2retirementrookies Wed 10-Jan-18 15:39:36

That is so difficult. Is there any way you could sit down with his mum and him to talk things through and try to find out why he is lying? That must be so difficult for you both. I'm so sorry.

Griselda Thu 11-Jan-18 10:13:07

I can actually remember doing this - my mother didn't call it lies she called it 'romancing'. Wasn't I lucky ?

Lovetopaint037 Fri 12-Jan-18 09:49:23

I remember years ago reading a notice put up by a local school for the parents. It went something like this “We promise to believe only half of what they say about you if you promise to believe only half of what they say about us”.
The parents were amused as it seemed to make complete sense.

eazybee Fri 12-Jan-18 09:58:01

We were told at school by an eight year old that her father had died in the night, in hospital. I had the unpleasant task of contacting relatives to enquire discreetly whether this man was actually alive. He was.
A very painful discussion with the child and her parents followed.
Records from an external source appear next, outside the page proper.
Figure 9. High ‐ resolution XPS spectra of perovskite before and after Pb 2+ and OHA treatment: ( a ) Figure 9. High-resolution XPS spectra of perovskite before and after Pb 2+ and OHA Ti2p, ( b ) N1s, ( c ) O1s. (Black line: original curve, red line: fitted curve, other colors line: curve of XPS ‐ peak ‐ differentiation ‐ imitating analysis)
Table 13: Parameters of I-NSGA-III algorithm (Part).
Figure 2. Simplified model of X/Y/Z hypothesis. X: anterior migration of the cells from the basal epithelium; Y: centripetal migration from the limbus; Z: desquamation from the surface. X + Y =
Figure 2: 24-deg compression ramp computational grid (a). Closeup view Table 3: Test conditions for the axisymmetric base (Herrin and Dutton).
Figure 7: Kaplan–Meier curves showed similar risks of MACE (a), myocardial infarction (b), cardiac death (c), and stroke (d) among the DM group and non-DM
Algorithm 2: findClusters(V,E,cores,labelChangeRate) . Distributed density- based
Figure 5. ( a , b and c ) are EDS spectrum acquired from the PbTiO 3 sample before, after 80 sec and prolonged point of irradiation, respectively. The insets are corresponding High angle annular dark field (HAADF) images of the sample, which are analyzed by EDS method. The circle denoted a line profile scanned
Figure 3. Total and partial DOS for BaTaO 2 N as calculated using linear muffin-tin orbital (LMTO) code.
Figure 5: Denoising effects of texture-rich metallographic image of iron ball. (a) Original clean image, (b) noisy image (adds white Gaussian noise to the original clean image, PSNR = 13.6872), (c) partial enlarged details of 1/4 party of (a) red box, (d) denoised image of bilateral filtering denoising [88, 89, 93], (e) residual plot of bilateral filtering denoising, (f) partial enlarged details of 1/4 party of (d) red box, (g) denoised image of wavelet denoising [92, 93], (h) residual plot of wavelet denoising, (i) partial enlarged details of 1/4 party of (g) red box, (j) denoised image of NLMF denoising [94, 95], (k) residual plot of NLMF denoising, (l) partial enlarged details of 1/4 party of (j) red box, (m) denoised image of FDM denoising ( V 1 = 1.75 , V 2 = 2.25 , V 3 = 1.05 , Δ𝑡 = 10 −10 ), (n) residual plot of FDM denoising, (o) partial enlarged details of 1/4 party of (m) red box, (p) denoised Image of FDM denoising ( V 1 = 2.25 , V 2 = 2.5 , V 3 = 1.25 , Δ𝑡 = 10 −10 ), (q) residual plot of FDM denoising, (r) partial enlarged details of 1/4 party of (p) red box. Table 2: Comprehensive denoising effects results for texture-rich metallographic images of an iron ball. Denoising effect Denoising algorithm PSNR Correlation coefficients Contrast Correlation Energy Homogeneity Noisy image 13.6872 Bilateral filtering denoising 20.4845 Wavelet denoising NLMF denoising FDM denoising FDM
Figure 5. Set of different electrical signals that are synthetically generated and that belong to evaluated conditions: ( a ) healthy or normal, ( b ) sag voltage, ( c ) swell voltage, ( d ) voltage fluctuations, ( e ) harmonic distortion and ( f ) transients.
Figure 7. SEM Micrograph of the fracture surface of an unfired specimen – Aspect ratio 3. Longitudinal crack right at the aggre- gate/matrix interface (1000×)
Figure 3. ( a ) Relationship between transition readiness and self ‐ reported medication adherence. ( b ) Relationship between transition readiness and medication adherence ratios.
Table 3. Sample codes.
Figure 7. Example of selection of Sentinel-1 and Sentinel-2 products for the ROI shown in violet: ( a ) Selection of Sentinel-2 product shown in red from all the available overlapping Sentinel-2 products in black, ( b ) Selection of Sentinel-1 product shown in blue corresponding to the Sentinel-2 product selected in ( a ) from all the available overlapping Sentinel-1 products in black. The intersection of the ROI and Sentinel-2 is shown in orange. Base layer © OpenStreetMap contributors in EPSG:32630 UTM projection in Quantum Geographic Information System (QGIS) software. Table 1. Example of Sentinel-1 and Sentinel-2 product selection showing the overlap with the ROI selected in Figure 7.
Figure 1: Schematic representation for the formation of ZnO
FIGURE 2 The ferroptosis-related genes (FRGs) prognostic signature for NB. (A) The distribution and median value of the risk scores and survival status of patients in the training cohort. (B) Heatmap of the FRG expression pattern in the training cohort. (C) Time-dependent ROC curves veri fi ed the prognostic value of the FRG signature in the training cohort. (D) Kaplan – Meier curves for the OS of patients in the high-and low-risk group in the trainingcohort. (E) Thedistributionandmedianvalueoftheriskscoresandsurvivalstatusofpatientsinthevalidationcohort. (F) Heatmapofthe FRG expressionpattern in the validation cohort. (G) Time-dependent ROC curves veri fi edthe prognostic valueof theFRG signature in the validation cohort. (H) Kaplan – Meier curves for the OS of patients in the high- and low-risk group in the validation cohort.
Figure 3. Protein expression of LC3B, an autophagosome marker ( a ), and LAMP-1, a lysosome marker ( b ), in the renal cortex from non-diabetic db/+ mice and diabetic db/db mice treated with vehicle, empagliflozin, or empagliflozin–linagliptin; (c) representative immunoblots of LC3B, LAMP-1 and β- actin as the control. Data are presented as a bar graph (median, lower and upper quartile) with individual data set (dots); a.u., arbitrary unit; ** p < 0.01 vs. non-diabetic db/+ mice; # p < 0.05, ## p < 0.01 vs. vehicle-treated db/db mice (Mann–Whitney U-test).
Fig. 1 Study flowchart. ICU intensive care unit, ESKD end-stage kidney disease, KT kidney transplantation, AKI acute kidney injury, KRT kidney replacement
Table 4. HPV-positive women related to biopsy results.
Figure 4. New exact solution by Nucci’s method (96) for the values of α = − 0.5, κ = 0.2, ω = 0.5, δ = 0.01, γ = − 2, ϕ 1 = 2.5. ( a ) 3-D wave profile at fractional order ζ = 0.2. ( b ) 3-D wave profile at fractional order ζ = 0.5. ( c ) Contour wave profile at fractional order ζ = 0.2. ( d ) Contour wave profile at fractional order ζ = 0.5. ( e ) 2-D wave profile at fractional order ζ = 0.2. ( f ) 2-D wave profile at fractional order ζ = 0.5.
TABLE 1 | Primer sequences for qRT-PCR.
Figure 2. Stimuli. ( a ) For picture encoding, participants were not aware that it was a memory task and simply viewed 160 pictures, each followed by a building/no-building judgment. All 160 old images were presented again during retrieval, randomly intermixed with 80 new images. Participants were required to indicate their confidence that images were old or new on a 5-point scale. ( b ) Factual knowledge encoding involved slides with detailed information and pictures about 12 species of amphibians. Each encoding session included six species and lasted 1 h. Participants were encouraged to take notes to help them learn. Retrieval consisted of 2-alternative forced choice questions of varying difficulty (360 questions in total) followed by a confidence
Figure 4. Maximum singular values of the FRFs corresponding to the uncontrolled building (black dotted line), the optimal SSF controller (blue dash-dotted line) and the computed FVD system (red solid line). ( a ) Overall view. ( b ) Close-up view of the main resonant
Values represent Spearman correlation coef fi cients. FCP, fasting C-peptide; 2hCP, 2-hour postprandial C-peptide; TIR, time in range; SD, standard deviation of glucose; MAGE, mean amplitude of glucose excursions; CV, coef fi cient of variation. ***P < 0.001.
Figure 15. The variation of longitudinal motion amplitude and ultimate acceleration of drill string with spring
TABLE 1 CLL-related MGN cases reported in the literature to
MawBroon Fri 12-Jan-18 10:03:02

I would reserve judgement until Asterix22 comes back to this thread. There are too many unanswered questions.
Just saying.

Jalima1108 Fri 12-Jan-18 10:19:04

There are too many unanswered questions.
And one or two rather odd threads just lately.

whitewave Fri 12-Jan-18 10:23:20

Just a phase, and perversely one that is an essential learning period at that age. Just let him know that you know it isn’t the truth and ensure he doesn’t get any attention from telling lies. He’ll soon loose interest.

Eloethan Fri 12-Jan-18 12:05:33

Some lies are just funny and obviously a lie.

To say that you have been left alone with strangers is odd and to talk of being forced to eat certain things is not just imaginative talk. Surely it is meant to have some sort of impact - to stop further visits to the grandparents taking place or to cause some sort of problem between parents and grandparents?

elena Fri 12-Jan-18 17:56:55

Give up, people. The OP is not coming back.

NannyTee Fri 12-Jan-18 19:14:41

Very weird Jalimal. I agree .

Nelliemoser Fri 12-Jan-18 20:41:32

One time when my inlaws were visiting we went down to the pub garden. Later my daughter commented that "she had to stay there until my mum finished drinking!"

Just hearing that out of context does not give a good impression.